Title :
Cross-Lingual Short-Text Document Classification for Facebook Comments
Author :
Faqeeh, Mosab ; Abdulla, Nawaf ; Al-Ayyoub, Mahmoud ; Jararweh, Yaser ; Quwaider, Muhannad
Author_Institution :
Jordan Univ. of Sci. & Technol., Irbid, Jordan
Abstract :
Document Classification (DC) is one of the fundamental problems in text mining. Plenty of works exist on DC with interesting approaches and excellent results, however, most of them focus on a long-text documents written in a single language with English being the most studied language. This work is concerned with the natural step beyond such works which is cross-lingual DC for short-text documents. Specifically, we consider two languages, Arabic and English, and compare the performance of some of the most popular document classifiers on two datasets of short Facebook comments. Apart from limited attempts, the addressed problem has not been studied well enough.

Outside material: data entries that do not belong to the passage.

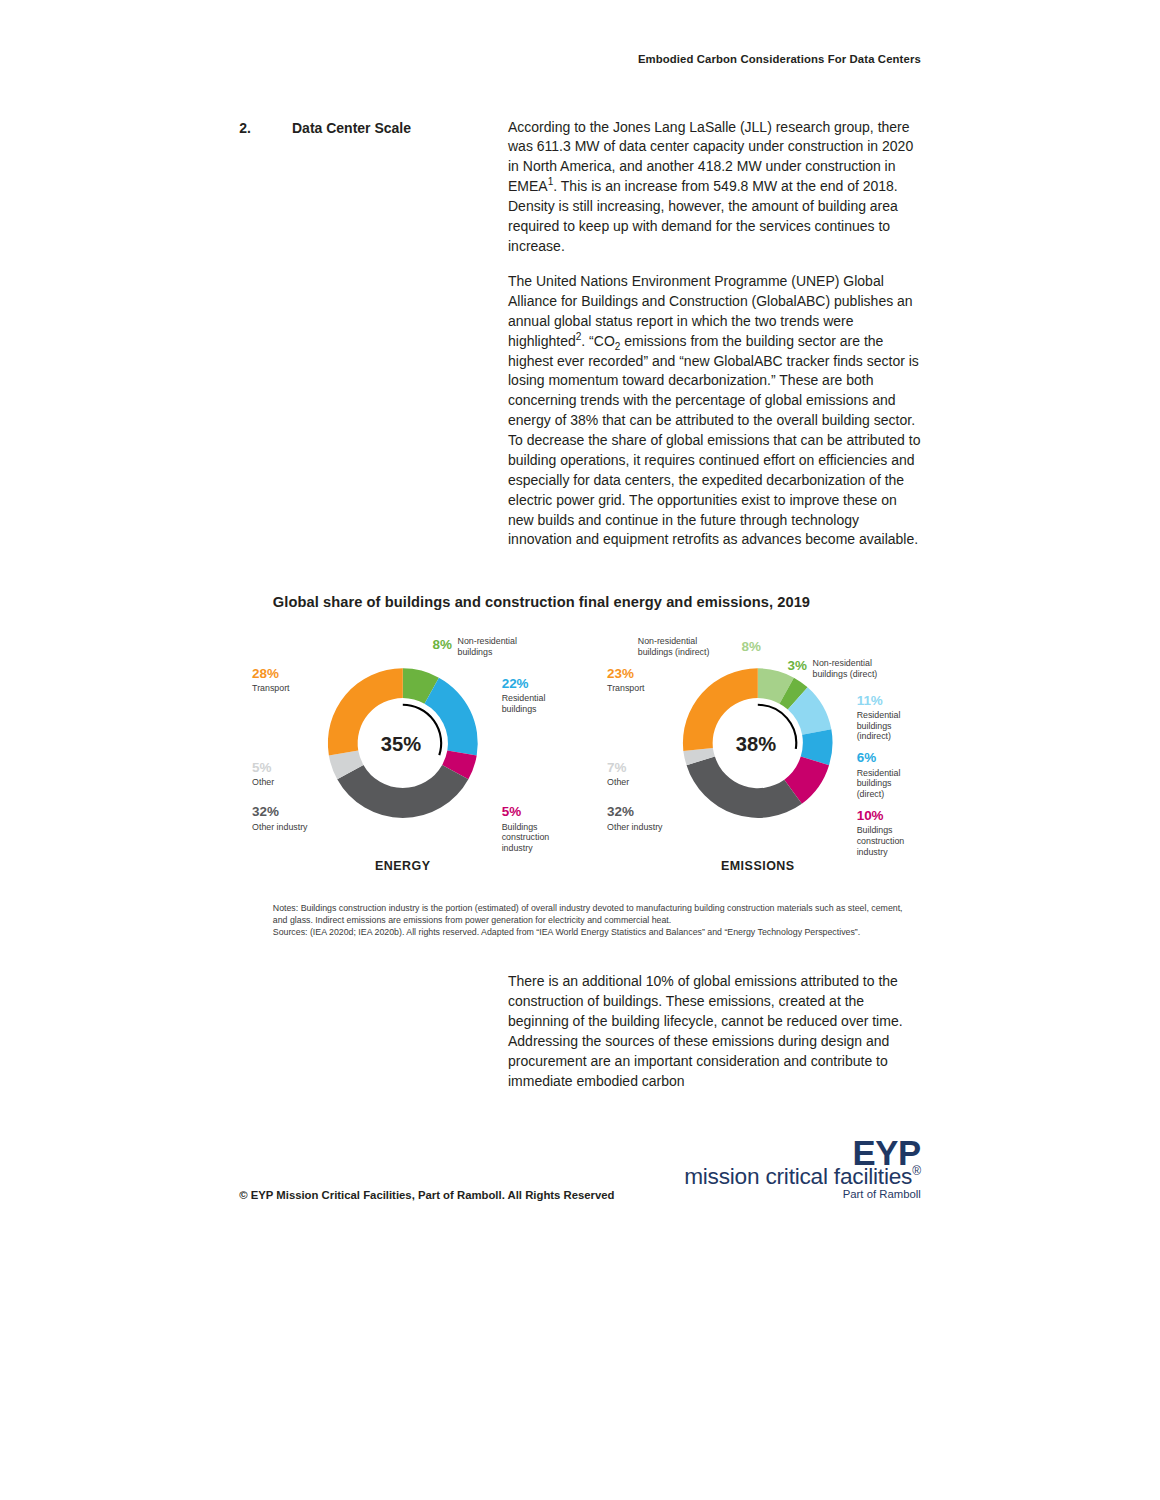Embodied Carbon Considerations For Data Centers
2. Data Center Scale
According to the Jones Lang LaSalle (JLL) research group, there was 611.3 MW of data center capacity under construction in 2020 in North America, and another 418.2 MW under construction in EMEA1. This is an increase from 549.8 MW at the end of 2018. Density is still increasing, however, the amount of building area required to keep up with demand for the services continues to increase.
The United Nations Environment Programme (UNEP) Global Alliance for Buildings and Construction (GlobalABC) publishes an annual global status report in which the two trends were highlighted2. “CO2 emissions from the building sector are the highest ever recorded” and “new GlobalABC tracker finds sector is losing momentum toward decarbonization.” These are both concerning trends with the percentage of global emissions and energy of 38% that can be attributed to the overall building sector. To decrease the share of global emissions that can be attributed to building operations, it requires continued effort on efficiencies and especially for data centers, the expedited decarbonization of the electric power grid. The opportunities exist to improve these on new builds and continue in the future through technology innovation and equipment retrofits as advances become available.
Global share of buildings and construction final energy and emissions, 2019
35% 8% Non-residential buildings 22% Residential buildings 5% Buildings construction industry 32% Other industry 5% Other 28% Transport ENERGY
38% Non-residential buildings (indirect) 8% 3% Non-residential buildings (direct) 11% Residential buildings (indirect) 6% Residential buildings (direct) 10% Buildings construction industry 32% Other industry 7% Other 23% Transport EMISSIONS
Notes: Buildings construction industry is the portion (estimated) of overall industry devoted to manufacturing building construction materials such as steel, cement, and glass. Indirect emissions are emissions from power generation for electricity and commercial heat.
Sources: (IEA 2020d; IEA 2020b). All rights reserved. Adapted from “IEA World Energy Statistics and Balances” and “Energy Technology Perspectives”.
There is an additional 10% of global emissions attributed to the construction of buildings. These emissions, created at the beginning of the building lifecycle, cannot be reduced over time. Addressing the sources of these emissions during design and procurement are an important consideration and contribute to immediate embodied carbon
© EYP Mission Critical Facilities, Part of Ramboll. All Rights Reserved
EYP mission critical facilities® Part of Ramboll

The results are encouraging and new insights are obtained.
Keywords :
pattern classification; social networking (online); text analysis; DC; English; Facebook comments; cross-lingual short-text document classification; long-text documents; text mining; Accuracy; Facebook; Niobium; Sentiment analysis; Support vector machines; Text categorization; cross-lingual text analysis; decision tree; document classification; k-nearest neighbor; naive Bayes; social network comments; support vector machine;
Conference_Titel :
Future Internet of Things and Cloud (FiCloud), 2014 International Conference on
Conference_Location :
Barcelona
DOI :
10.1109/FiCloud.2014.99